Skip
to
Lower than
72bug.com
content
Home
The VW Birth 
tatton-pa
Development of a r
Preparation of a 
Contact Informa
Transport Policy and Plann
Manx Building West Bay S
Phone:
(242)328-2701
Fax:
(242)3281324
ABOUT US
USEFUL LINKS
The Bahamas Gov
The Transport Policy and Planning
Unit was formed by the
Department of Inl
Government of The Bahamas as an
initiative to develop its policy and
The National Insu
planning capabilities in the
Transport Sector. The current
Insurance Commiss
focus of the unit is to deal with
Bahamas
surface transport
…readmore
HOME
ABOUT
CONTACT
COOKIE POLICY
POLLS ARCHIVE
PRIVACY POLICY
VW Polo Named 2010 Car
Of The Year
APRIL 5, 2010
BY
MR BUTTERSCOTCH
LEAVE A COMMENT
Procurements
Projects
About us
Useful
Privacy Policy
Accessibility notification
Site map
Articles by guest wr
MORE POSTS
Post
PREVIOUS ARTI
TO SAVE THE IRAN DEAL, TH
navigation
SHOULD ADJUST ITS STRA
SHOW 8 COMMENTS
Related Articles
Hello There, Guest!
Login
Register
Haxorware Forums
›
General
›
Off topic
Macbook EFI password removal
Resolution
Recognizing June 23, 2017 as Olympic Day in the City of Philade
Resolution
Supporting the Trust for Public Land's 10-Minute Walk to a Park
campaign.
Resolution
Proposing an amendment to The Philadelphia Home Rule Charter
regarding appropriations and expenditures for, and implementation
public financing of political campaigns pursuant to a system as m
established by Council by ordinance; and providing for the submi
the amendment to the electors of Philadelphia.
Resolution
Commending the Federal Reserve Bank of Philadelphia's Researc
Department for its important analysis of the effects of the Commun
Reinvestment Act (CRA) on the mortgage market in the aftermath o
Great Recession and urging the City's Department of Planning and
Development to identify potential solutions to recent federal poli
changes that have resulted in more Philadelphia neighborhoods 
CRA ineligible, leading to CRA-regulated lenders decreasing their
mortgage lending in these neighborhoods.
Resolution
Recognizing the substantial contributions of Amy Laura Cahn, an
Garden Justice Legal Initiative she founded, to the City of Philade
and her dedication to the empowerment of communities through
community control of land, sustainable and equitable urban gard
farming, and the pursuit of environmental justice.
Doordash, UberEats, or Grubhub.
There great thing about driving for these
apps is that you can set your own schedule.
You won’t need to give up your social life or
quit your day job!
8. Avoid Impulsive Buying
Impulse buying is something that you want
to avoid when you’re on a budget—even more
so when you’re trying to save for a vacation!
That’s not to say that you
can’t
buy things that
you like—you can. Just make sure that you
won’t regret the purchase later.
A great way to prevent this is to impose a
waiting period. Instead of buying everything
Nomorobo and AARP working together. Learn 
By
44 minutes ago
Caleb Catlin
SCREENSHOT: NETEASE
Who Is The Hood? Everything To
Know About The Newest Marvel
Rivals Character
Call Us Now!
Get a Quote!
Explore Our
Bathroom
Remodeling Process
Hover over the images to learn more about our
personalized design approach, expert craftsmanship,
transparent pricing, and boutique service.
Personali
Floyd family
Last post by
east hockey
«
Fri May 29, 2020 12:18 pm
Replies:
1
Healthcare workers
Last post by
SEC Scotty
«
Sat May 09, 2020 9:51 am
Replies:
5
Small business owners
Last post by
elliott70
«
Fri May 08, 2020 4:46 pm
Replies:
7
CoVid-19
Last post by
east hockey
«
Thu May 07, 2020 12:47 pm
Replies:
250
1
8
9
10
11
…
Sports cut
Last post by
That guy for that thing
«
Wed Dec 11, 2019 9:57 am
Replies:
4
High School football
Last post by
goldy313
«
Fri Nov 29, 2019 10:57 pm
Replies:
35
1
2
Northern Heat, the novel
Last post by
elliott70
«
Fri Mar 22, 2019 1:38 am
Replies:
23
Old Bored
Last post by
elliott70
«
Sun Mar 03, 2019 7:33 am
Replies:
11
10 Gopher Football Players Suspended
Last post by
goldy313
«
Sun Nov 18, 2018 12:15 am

______________________________

(EXERCISE DESCRIPTION): Can you turn every line of the records above into a Markdown table with the columns Row and Line, numbering the rows in order and leaving out any blank lines?

(ANSWER SPACE):
| Row | Line |
|---|---|
| 1 | Skip |
| 2 | to |
| 3 | Lower than |
| 4 | 72bug.com |
| 5 | content |
| 6 | Home |
| 7 | The VW Birth  |
| 8 | tatton-pa |
| 9 | Development of a r |
| 10 | Preparation of a  |
| 11 | Contact Informa |
| 12 | Transport Policy and Plann |
| 13 | Manx Building West Bay S |
| 14 | Phone: |
| 15 | (242)328-2701 |
| 16 | Fax: |
| 17 | (242)3281324 |
| 18 | ABOUT US |
| 19 | USEFUL LINKS |
| 20 | The Bahamas Gov |
| 21 | The Transport Policy and Planning |
| 22 | Unit was formed by the |
| 23 | Department of Inl |
| 24 | Government of The Bahamas as an |
| 25 | initiative to develop its policy and |
| 26 | The National Insu |
| 27 | planning capabilities in the |
| 28 | Transport Sector. The current |
| 29 | Insurance Commiss |
| 30 | focus of the unit is to deal with |
| 31 | Bahamas |
| 32 | surface transport |
| 33 | …readmore |
| 34 | HOME |
| 35 | ABOUT |
| 36 | CONTACT |
| 37 | COOKIE POLICY |
| 38 | POLLS ARCHIVE |
| 39 | PRIVACY POLICY |
| 40 | VW Polo Named 2010 Car |
| 41 | Of The Year |
| 42 | APRIL 5, 2010 |
| 43 | BY |
| 44 | MR BUTTERSCOTCH |
| 45 | LEAVE A COMMENT |
| 46 | Procurements |
| 47 | Projects |
| 48 | About us |
| 49 | Useful |
| 50 | Privacy Policy |
| 51 | Accessibility notification |
| 52 | Site map |
| 53 | Articles by guest wr |
| 54 | MORE POSTS |
| 55 | Post |
| 56 | PREVIOUS ARTI |
| 57 | TO SAVE THE IRAN DEAL, TH |
| 58 | navigation |
| 59 | SHOULD ADJUST ITS STRA |
| 60 | SHOW 8 COMMENTS |
| 61 | Related Articles |
| 62 | Hello There, Guest! |
| 63 | Login |
| 64 | Register |
| 65 | Haxorware Forums |
| 66 | › |
| 67 | General |
| 68 | › |
| 69 | Off topic |
| 70 | Macbook EFI password removal |
| 71 | Resolution |
| 72 | Recognizing June 23, 2017 as Olympic Day in the City of Philade |
| 73 | Resolution |
| 74 | Supporting the Trust for Public Land's 10-Minute Walk to a Park |
| 75 | campaign. |
| 76 | Resolution |
| 77 | Proposing an amendment to The Philadelphia Home Rule Charter |
| 78 | regarding appropriations and expenditures for, and implementation |
| 79 | public financing of political campaigns pursuant to a system as m |
| 80 | established by Council by ordinance; and providing for the submi |
| 81 | the amendment to the electors of Philadelphia. |
| 82 | Resolution |
| 83 | Commending the Federal Reserve Bank of Philadelphia's Researc |
| 84 | Department for its important analysis of the effects of the Commun |
| 85 | Reinvestment Act (CRA) on the mortgage market in the aftermath o |
| 86 | Great Recession and urging the City's Department of Planning and |
| 87 | Development to identify potential solutions to recent federal poli |
| 88 | changes that have resulted in more Philadelphia neighborhoods  |
| 89 | CRA ineligible, leading to CRA-regulated lenders decreasing their |
| 90 | mortgage lending in these neighborhoods. |
| 91 | Resolution |
| 92 | Recognizing the substantial contributions of Amy Laura Cahn, an |
| 93 | Garden Justice Legal Initiative she founded, to the City of Philade |
| 94 | and her dedication to the empowerment of communities through |
| 95 | community control of land, sustainable and equitable urban gard |
| 96 | farming, and the pursuit of environmental justice. |
| 97 | Doordash, UberEats, or Grubhub. |
| 98 | There great thing about driving for these |
| 99 | apps is that you can set your own schedule. |
| 100 | You won’t need to give up your social life or |
| 101 | quit your day job! |
| 102 | 8. Avoid Impulsive Buying |
| 103 | Impulse buying is something that you want |
| 104 | to avoid when you’re on a budget—even more |
| 105 | so when you’re trying to save for a vacation! |
| 106 | That’s not to say that you |
| 107 | can’t |
| 108 | buy things that |
| 109 | you like—you can. Just make sure that you |
| 110 | won’t regret the purchase later. |
| 111 | A great way to prevent this is to impose a |
| 112 | waiting period. Instead of buying everything |
| 113 | Nomorobo and AARP working together. Learn  |
| 114 | By |
| 115 | 44 minutes ago |
| 116 | Caleb Catlin |
| 117 | SCREENSHOT: NETEASE |
| 118 | Who Is The Hood? Everything To |
| 119 | Know About The Newest Marvel |
| 120 | Rivals Character |
| 121 | Call Us Now! |
| 122 | Get a Quote! |
| 123 | Explore Our |
| 124 | Bathroom |
| 125 | Remodeling Process |
| 126 | Hover over the images to learn more about our |
| 127 | personalized design approach, expert craftsmanship, |
| 128 | transparent pricing, and boutique service. |
| 129 | Personali |
| 130 | Floyd family |
| 131 | Last post by |
| 132 | east hockey |
| 133 | « |
| 134 | Fri May 29, 2020 12:18 pm |
| 135 | Replies: |
| 136 | 1 |
| 137 | Healthcare workers |
| 138 | Last post by |
| 139 | SEC Scotty |
| 140 | « |
| 141 | Sat May 09, 2020 9:51 am |
| 142 | Replies: |
| 143 | 5 |
| 144 | Small business owners |
| 145 | Last post by |
| 146 | elliott70 |
| 147 | « |
| 148 | Fri May 08, 2020 4:46 pm |
| 149 | Replies: |
| 150 | 7 |
| 151 | CoVid-19 |
| 152 | Last post by |
| 153 | east hockey |
| 154 | « |
| 155 | Thu May 07, 2020 12:47 pm |
| 156 | Replies: |
| 157 | 250 |
| 158 | 1 |
| 159 | 8 |
| 160 | 9 |
| 161 | 10 |
| 162 | 11 |
| 163 | … |
| 164 | Sports cut |
| 165 | Last post by |
| 166 | That guy for that thing |
| 167 | « |
| 168 | Wed Dec 11, 2019 9:57 am |
| 169 | Replies: |
| 170 | 4 |
| 171 | High School football |
| 172 | Last post by |
| 173 | goldy313 |
| 174 | « |
| 175 | Fri Nov 29, 2019 10:57 pm |
| 176 | Replies: |
| 177 | 35 |
| 178 | 1 |
| 179 | 2 |
| 180 | Northern Heat, the novel |
| 181 | Last post by |
| 182 | elliott70 |
| 183 | « |
| 184 | Fri Mar 22, 2019 1:38 am |
| 185 | Replies: |
| 186 | 23 |
| 187 | Old Bored |
| 188 | Last post by |
| 189 | elliott70 |
| 190 | « |
| 191 | Sun Mar 03, 2019 7:33 am |
| 192 | Replies: |
| 193 | 11 |
| 194 | 10 Gopher Football Players Suspended |
| 195 | Last post by |
| 196 | goldy313 |
| 197 | « |
| 198 | Sun Nov 18, 2018 12:15 am |